O nome da política brasileira chega aos 93 anos
José Sarney completa, neste 24 de abril, 93 anos de idade. Li no Google que o número 2 significa equilíbrio, “o número que está sempre em busca da harmonia”. Achei o título para este artigo. Os amigos que vão cumprimentá-lo amanhã não estarão participando de uma festa política em torno do mais longevo homem público brasileiro em atividade, mas sim testemunhando um evento cívico. Uma festa de comunhão nacional.
Depois de atingir as cumeeiras, José Sarney faz o caminho inverso ao do seu remoto antecessor Wenceslau Braz, que ficou crismado de “o solitário de Itajubá”. Ou de seu antecessor na Academia Brasileira de Letras, o grande José Américo de Almeida, que se recolheu à Paraíba para ganhar o honroso título de “solitário de Tambaú”. Solidão não combina com Sarney.

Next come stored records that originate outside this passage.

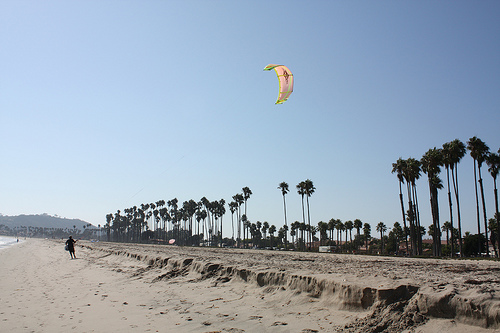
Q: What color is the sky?
A: Blue.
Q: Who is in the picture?
A: A man.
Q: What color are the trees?
A: Green.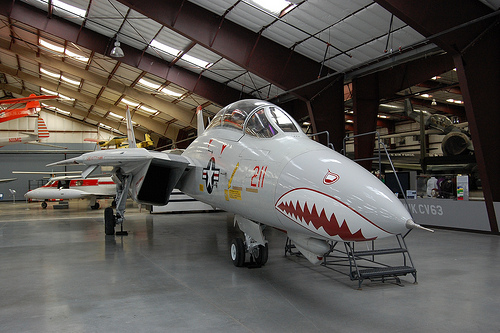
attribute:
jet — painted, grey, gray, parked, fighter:
[46, 100, 435, 267]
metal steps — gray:
[346, 233, 421, 293]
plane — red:
[1, 86, 61, 126]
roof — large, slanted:
[3, 7, 498, 152]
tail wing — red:
[24, 94, 41, 114]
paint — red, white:
[273, 187, 394, 242]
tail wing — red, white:
[31, 112, 48, 137]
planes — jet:
[48, 93, 433, 271]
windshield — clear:
[207, 98, 301, 140]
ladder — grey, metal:
[281, 212, 423, 287]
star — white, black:
[200, 140, 230, 208]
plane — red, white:
[27, 170, 115, 215]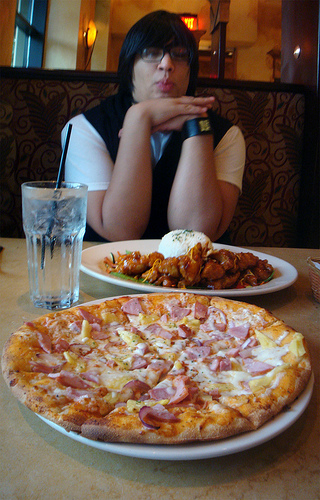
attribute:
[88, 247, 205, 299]
dish — white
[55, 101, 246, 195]
shirt — white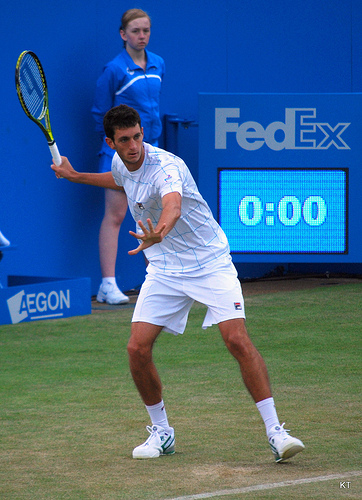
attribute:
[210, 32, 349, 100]
wall — bright blue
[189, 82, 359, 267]
sign — blue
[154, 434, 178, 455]
stripes — green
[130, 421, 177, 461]
sneakers — white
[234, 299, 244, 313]
logo — white, red, blue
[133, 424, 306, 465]
shoes — white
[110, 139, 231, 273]
shirt — white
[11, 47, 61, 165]
racket — yellow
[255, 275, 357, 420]
grass — scorched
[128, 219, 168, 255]
fingers — outstretched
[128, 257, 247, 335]
shorts — white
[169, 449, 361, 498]
line — white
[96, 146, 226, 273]
shirt — white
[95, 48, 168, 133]
jacket — blue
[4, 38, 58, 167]
racket — gold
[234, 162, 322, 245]
clock — large 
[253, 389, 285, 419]
sock — white, long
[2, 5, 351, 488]
tennis court — grass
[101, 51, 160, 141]
blue jacket — blue 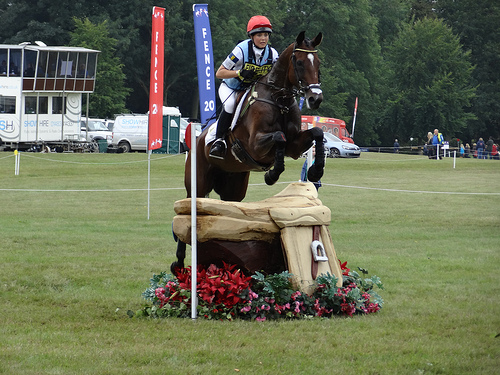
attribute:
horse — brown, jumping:
[169, 32, 326, 285]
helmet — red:
[246, 14, 274, 35]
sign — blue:
[191, 2, 217, 130]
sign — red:
[150, 5, 163, 155]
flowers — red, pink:
[139, 260, 383, 317]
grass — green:
[1, 151, 499, 374]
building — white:
[1, 42, 100, 150]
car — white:
[319, 129, 360, 160]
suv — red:
[301, 114, 355, 144]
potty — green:
[152, 106, 181, 153]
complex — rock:
[175, 181, 347, 294]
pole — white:
[186, 121, 198, 320]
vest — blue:
[223, 40, 271, 90]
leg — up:
[292, 124, 325, 187]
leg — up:
[247, 104, 285, 185]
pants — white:
[217, 81, 241, 118]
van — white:
[111, 114, 192, 152]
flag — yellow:
[13, 149, 19, 155]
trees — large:
[1, 0, 499, 154]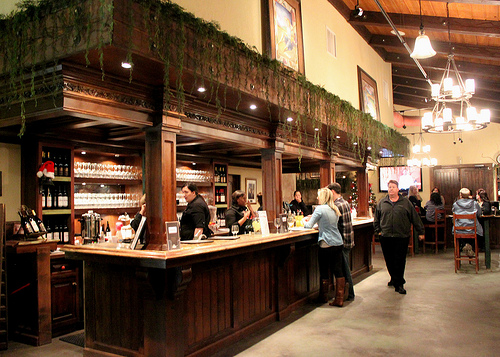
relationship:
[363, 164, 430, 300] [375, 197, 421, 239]
man walking shirt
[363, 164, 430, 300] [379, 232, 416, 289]
man walking pants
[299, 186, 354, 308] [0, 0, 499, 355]
woman standing bar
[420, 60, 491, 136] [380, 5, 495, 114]
chandelier hanging from ceiling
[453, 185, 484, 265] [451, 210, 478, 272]
person sitting on chair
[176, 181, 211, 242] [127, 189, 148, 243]
bartender talking to bartender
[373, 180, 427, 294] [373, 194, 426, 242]
man wearing jacket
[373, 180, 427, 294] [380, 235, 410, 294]
man wearing pants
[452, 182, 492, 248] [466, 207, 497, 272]
couple sitting at table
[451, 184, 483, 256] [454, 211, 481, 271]
person sitting in chair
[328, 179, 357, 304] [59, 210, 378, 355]
person standing at bar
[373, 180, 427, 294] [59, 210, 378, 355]
man walking in front of bar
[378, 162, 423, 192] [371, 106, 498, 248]
television hanging on wall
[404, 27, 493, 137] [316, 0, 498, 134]
lights hanging from ceiling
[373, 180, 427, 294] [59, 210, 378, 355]
man walking by bar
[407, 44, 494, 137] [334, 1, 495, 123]
chandelier hanging from ceiling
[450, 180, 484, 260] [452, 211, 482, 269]
person sitting in chair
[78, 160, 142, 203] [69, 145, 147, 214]
glasses on shelf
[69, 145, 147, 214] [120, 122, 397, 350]
shelf behind bar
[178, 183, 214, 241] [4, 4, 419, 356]
bartender behind bar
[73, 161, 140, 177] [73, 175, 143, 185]
glasses on shelf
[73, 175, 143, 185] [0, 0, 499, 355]
shelf at bar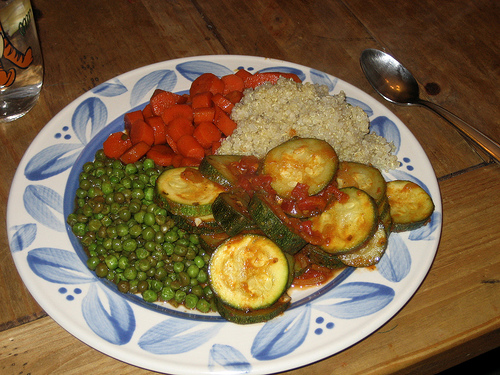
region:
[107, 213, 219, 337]
the peas are green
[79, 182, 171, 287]
the peas are green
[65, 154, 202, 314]
the peas are green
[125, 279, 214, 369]
the peas are green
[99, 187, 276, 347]
the peas are green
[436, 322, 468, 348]
edge of a table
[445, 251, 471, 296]
part of a table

Ele participa da vida nacional até quando pratica o silêncio recomendado pelo seu tutor literário e devocional, o Padre Vieira. Semanalmente, dá o seu pitaco sobre coisas e loisas no artigo publicado em seu blog. Blog! Sarney, aos 93, é teen. Aos domingos, em sua casa, na varanda visitada pela passarinhada da Península Sul, depois da missa, sempre aparece algum fiel para lembrar uma bem-aventurança. No domingo passado, o ex-senador Chiquinho Escórcio falou:
— Presidente, o senhor é o avô do Bolsa Família.
— Eu? Avô?
— Sim! Criou o Programa do Leite, que garantiu às mães de famílias carentes o litro diário para os filhos.
— Outro dia, a cineasta Renata de Almeida Magalhães lembrou:
— O senhor é o pai do SUS.
José Sarney está afiado na memória, não estivesse ele ultimando as derradeiras páginas de uma visita literária ao seu período de governo. Preocupado em universalizar o acesso à saúde pública, como determina a Constituição Federal por ele assinada em 1988, determinou ao Ministério da Previdência e Assistência Social desenvolver um programa, chamado Suds. Nos governos seguintes, foi aperfeiçoado até chegar ao SUS atual, tão maltratado nos últimos tempos.
Ele atende o telefonema de uma senhora agradecida.
— Meu marido se endividou todo! Perdemos tudo. Só não perdemos a casa porque o senhor fez uma santa lei que não deixa o Estado se apropriar do bem imóvel único dos devedores.
Na varanda, o brigadeiro da reserva Durães puxa conversa sobre a amizade Brasil-Argentina:
— Devemos ao senhor o fim das disputas hegemônicas com a Argentina. Imagine que, quando fiz o curso de Estado-Maior, ainda se estudava a “hipótese de guerra” nas aulas de geopolítica.
— É verdade, brigadeiro. Eu e o Alfonsin [presidente da Argentina] firmamos um pacto de desnuclearização do Cone Sul, no momento em que militares dos dois países pensavam em desenvolver a bomba atômica apesar de signatários do Tratado de Tlatelolco.
Brindamos ao grande feito pacifista, não com a taça de vinho, tradição nas conversas da varanda. É que nos últimos três domingos, o presidente inventou de preparar, ele mesmo, na cozinha, um coquetel à base de tequila e suco de tomate. Aprendeu a receita com Miguel de la Madrid, presidente do México, na mesma época em que Sarney exercia o seu governo com moderação e equilíbrio. Excelente o coquetel: Sarney sabe como amenizar a bomba nuclear da tequila.
As conversas dominicais da varanda, testemunhadas pelo autor destas linhas, prosseguem nos dias úteis da semana, sem a presença do amigo enxerido na sala de visitas, para onde acorrem os necessitados de — não diria conselhos — necessitados de uma palavra sensata, harmoniosa, aquela do significado do número 2.
Quando saio de casa para dar minha caminhada matinal e passo diante da casa de Sarney, conto os automóveis estacionados na porta dele, alguns com placa de bronze. Puxa! Quanta gente carente neste país! E José Sarney, nas pegadas do seu venerado Padre Vieira, derrama generosidade sobre todos, em comunhão nacional.